As the first recipients of the new money, the banks and government are still buying at ‘normal’ prices – prices that haven’t yet adjusted to account for the recent increase in supply. This is how they secretly tax anyone earning or holding Australian Dollars – the increase in prices caused by the new money filters its way through the economy and the people who receive wage increases last – usually the poor – are the ones who are taxed the most. The financial sector, as early recipients – and usually the rich – benefits the most (after the government).

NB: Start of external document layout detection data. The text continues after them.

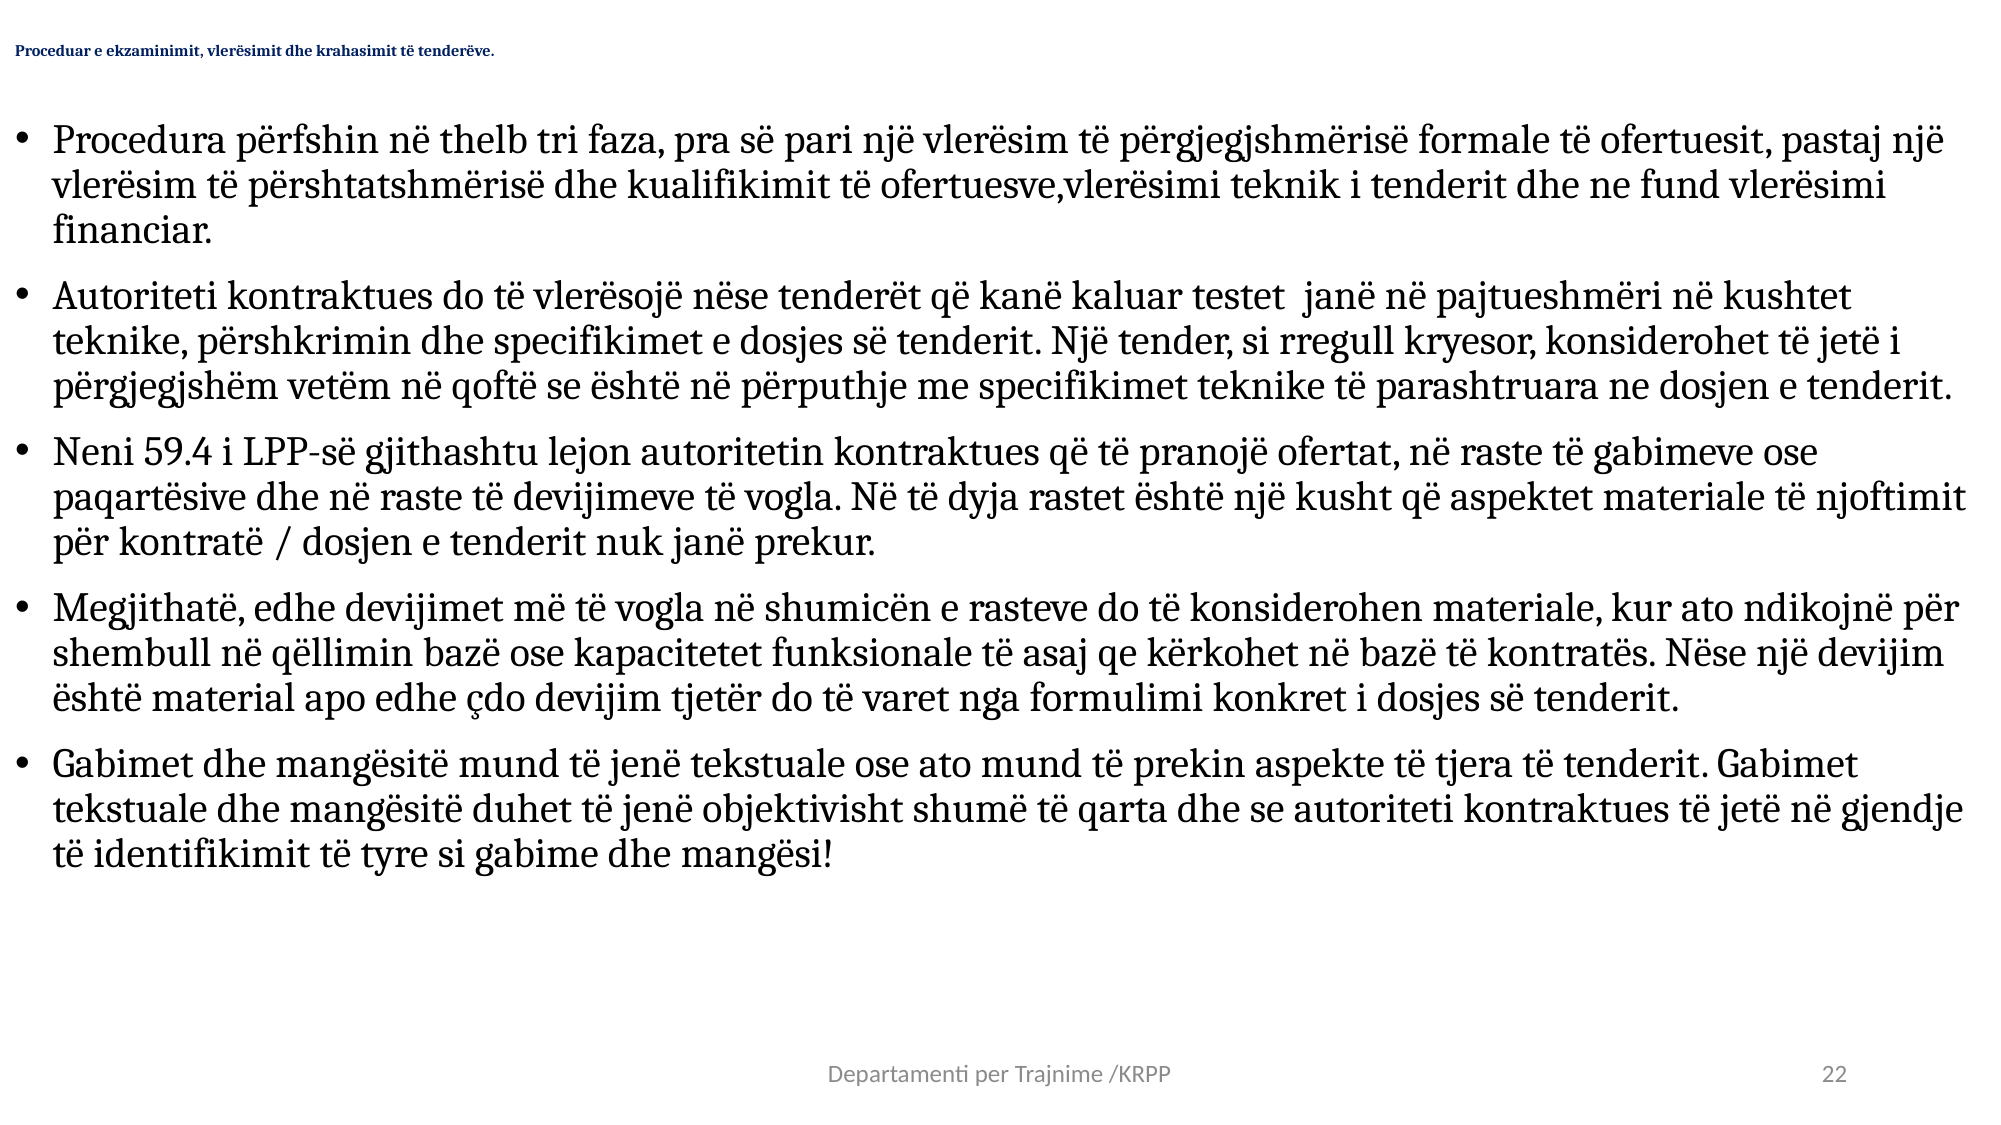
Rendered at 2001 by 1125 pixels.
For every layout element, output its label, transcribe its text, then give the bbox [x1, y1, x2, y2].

footer Departamenti per Trajnime /KRPP [662, 1042, 1338, 1103]
list Procedura përfshin në thelb tri faza, pra së pari një vlerësim të përgjegjshmërisë formale të ofertuesit, pastaj një vlerësim të përshtatshmërisë dhe kualifikimit të ofertuesve,vlerësimi teknik i tenderit dhe ne fund vlerësimi financiar. Autoriteti kontraktues do të vlerësojë nëse tenderët që kanë kaluar testet janë në pajtueshmëri në kushtet teknike, përshkrimin dhe specifikimet e dosjes së tenderit. Një tender, si rregull kryesor, konsiderohet të jetë i përgjegjshëm vetëm në qoftë se është në përputhje me specifikimet teknike të parashtruara ne dosjen e tenderit. Neni 59.4 i LPP-së gjithashtu lejon autoritetin kontraktues që të pranojë ofertat, në raste të gabimeve ose paqartësive dhe në raste të devijimeve të vogla. Në të dyja rastet është një kusht që aspektet materiale të njoftimit për kontratë / dosjen e tenderit nuk janë prekur. Megjithatë, edhe devijimet më të vogla në shumicën e rasteve do të konsiderohen materiale, kur ato ndikojnë për shembull në qëllimin bazë ose kapacitetet funksionale të asaj qe kërkohet në bazë të kontratës. Nëse një devijim është material apo edhe çdo devijim tjetër do të varet nga formulimi konkret i dosjes së tenderit. Gabimet dhe mangësitë mund të jenë tekstuale ose ato mund të prekin aspekte të tjera të tenderit. Gabimet tekstuale dhe mangësitë duhet të jenë objektivisht shumë të qarta dhe se autoriteti kontraktues të jetë në gjendje të identifikimit të tyre si gabime dhe mangësi! [0, 110, 2000, 1125]
slide_number 22 [1412, 1042, 1863, 1103]
title Proceduar e ekzaminimit, vlerësimit dhe krahasimit të tenderëve. [0, 17, 2000, 88]
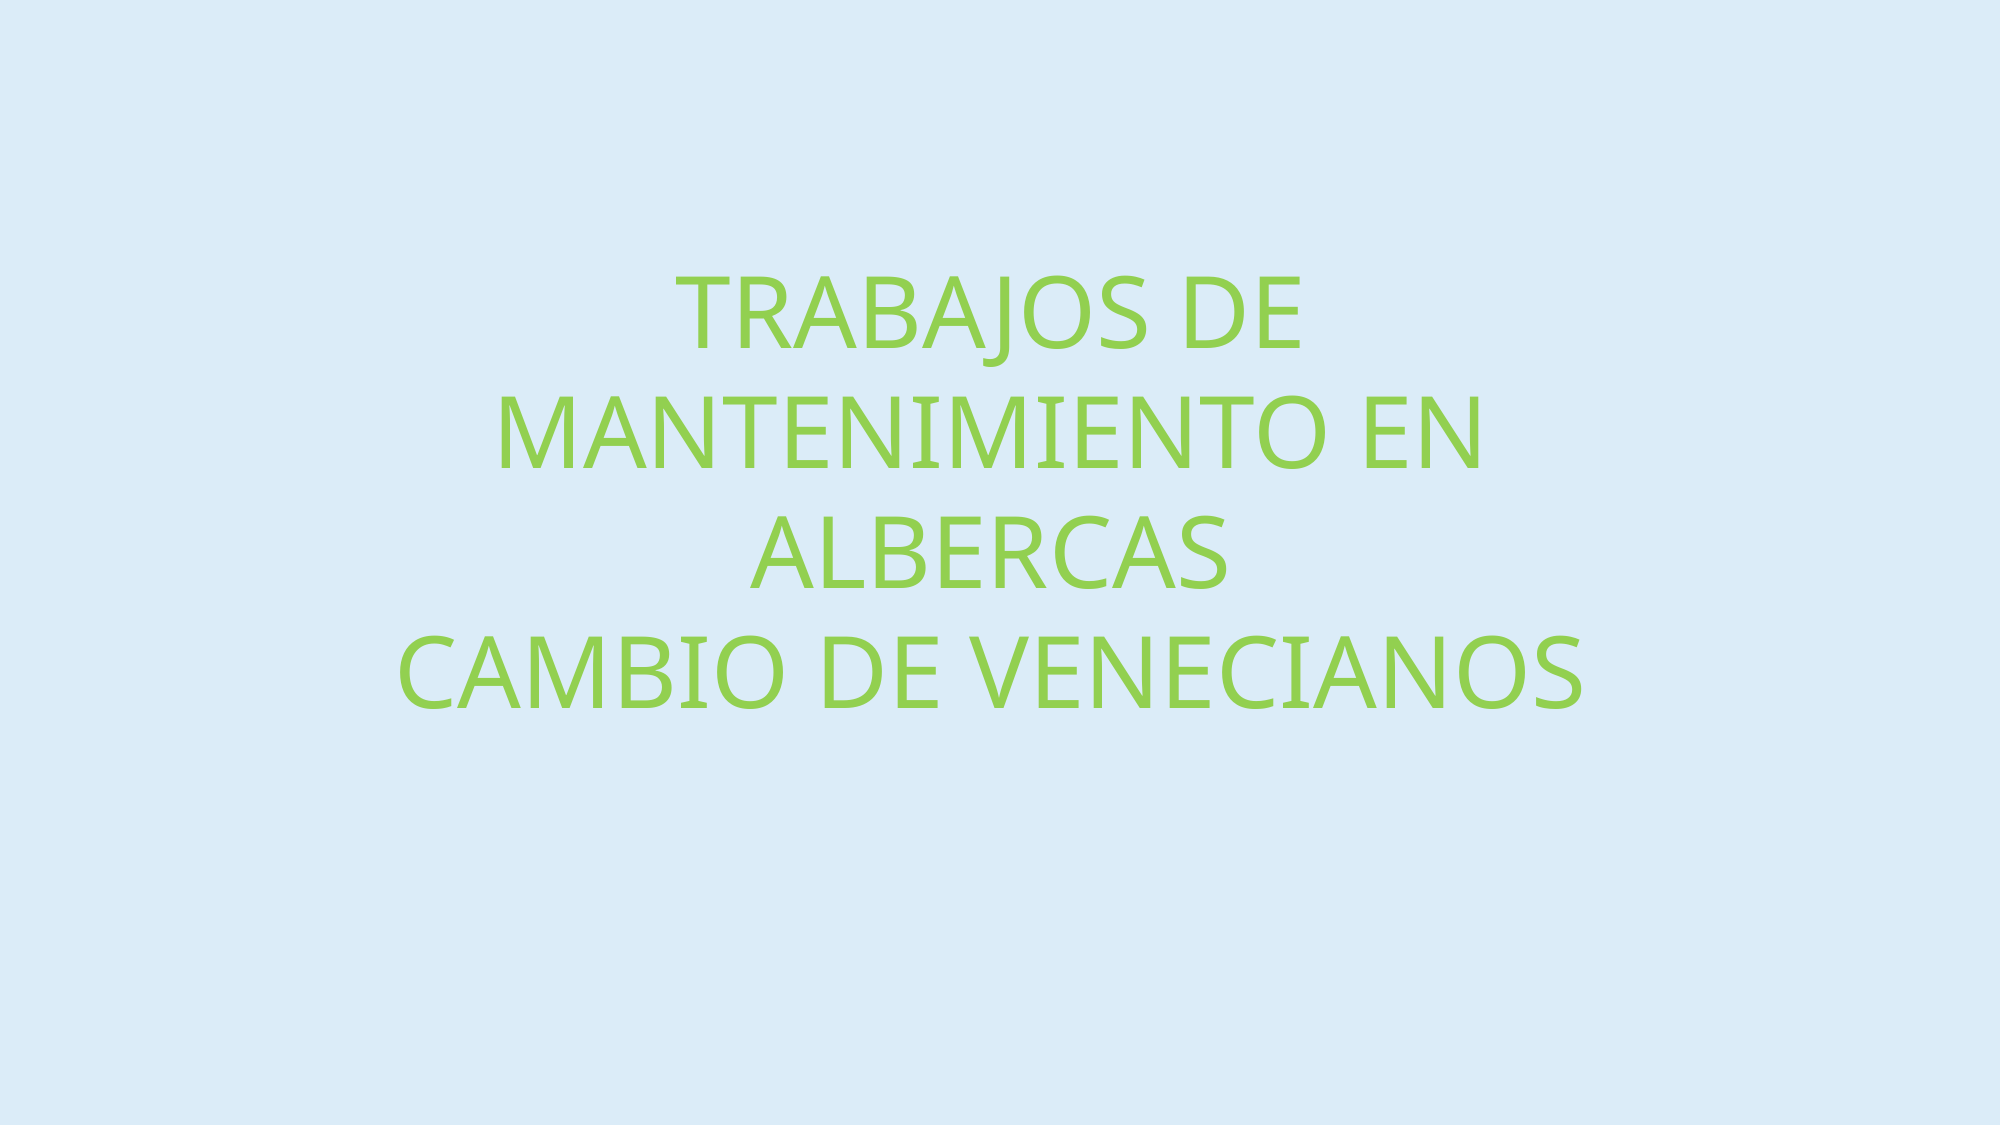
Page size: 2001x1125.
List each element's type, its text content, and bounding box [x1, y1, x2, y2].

“To cover the fact that a central bank is merely a cartel which has been legalized, its proponents had to lay down a thick smoke screen of technical jargon focusing always on how it would supposedly benefit commerce, the public, and the nation... there was not the slightest glimmer that underneath it all, was a master plan which was designed from top to bottom to serve private interests at the expense of the public... the system is merely a cartel with a government facade,” G. Edward Griffin
Next time you hear a politician spouting off about how they’ll “fight inflation”, remember that they’re the ones who are causing it. All they would have to do if they honestly cared about lower prices and helping the 'battlers' would be to stop creating money, to cease deficit spending and to return to sound money. Unfortunately most, if not all politicians in Australia, don’t actually care about the 'battlers' so long as their own taxpayer-funded trough is kept full. So what’s the solution going forward? There are lots of ideas out there, from a return to a gold standard to free banking (i.e. banks being allowed to issue their own currencies) among others – but at the end of day the only thing that really matters is that ability to manipulate the money supply is taken away from the government as soon as possible.
“A private central bank issuing the public currency is a greater menace to the liberties of the people than a standing army...We must not let our rulers load us with perpetual debt,” Thomas Jefferson
We can always dream.
[1] Issues with the wage and CPI data aside (e.g. average wage may be higher but there may also be more unemployment. Likewise the CPI excludes a lot of 'everyday' items that may have risen significantly more than the figure suggests).
[2] There are other ways too – e.g. the Reserve Bank could always simply buy up assets for itself.